I was numb and frightened, at that stage where the mind equally wants to know and doesn’t want to know anything ever again. Just to keep the body moving so the mind didn’t have to, I raced to the forest path we’d started out for. The weather was perfect, low 60’s without any wind.

There I found him. I spotted his yellow jacket first. It came into view down the hill. Then I saw him, cycling up the slope as I raced down to meet him.

“I knew you had to be here somewhere,” he said.
He had a huge smile on his face but he was quite calm.

“What happened?”

“My jacket. It was cooler than I thought at first so I stopped to zip it up. It got stuck and by the time I fixed it, you’d vanished.”

“Oh, thank God,” I said.

“I knew you had to be somewhere,” he repeated.

On the way back we passed right in front of the windmill. It was Thursday so you could go inside, up the wooden ladders and see the mill still at work. We had never gotten around to doing so, but suddenly now it seemed urgent not to delay.

We climbed up the narrow wooden ladders to the second level and stepped out onto a wooden verandah that wrapped around the windmill. We looked out across the countryside. The view seemed to stretch back into time so far you wouldn’t be surprised to see Frodo bobbing along the green-gold quilt of the cornfields.

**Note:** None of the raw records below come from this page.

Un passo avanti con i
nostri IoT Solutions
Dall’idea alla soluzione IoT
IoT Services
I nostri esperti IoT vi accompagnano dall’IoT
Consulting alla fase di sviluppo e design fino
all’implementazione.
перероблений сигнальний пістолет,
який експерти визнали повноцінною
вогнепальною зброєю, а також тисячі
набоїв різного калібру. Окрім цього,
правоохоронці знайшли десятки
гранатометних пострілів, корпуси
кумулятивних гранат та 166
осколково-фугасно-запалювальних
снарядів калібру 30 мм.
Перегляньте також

On the ground, a white-haired man nearly diaphanous with age pulled on vast ropes to release the brake stone in the tower. Still the wooden windmill propellers did not turn.

“You have to wait for the wind,” said a voice behind us.

We turned to see an ancient gentleman wearing a tan summer suit and well-pressed white shirt. He was leading a small group of children up the ladder to the third level, where corn meal was pouring down out of a metal chute.

“This is enough,” I said to Arthur. “I’d like to go up there but I’m scared.”
The docent turned to us in a kindly way like some angel of the windmill.
“There is no danger,” he said.

Still we stayed on the second level. We could see as far as we needed to.

Back at the bungalow, we wheeled our bikes into the red cedar shed. Through the hedges, I could just see our neighbor Edith, eating her solitary dinner at the dining table. She lost her husband just last year, but still she sits down at her table every night as if to do so keeps him near her.

“Edith,” I call, “come over and have dessert with us when you finish.”
“Ja,” she answers, “okay.”

But when I knock on her wooden gate a half hour later she’s changed into her robe and pajamas.

“Maybe the next time,” she says. “I find I do not have the heart to visit right now.”
“Yes, the next time,” I agree.

Back inside our cabin Arthur is dozing on the couch, listing to 70 degrees. I squeeze in on his left and lay my head on his shoulder. My neck is stretched and beginning to cramp, but I leave it there anyway, for hours it seems.

But maybe the time was much shorter.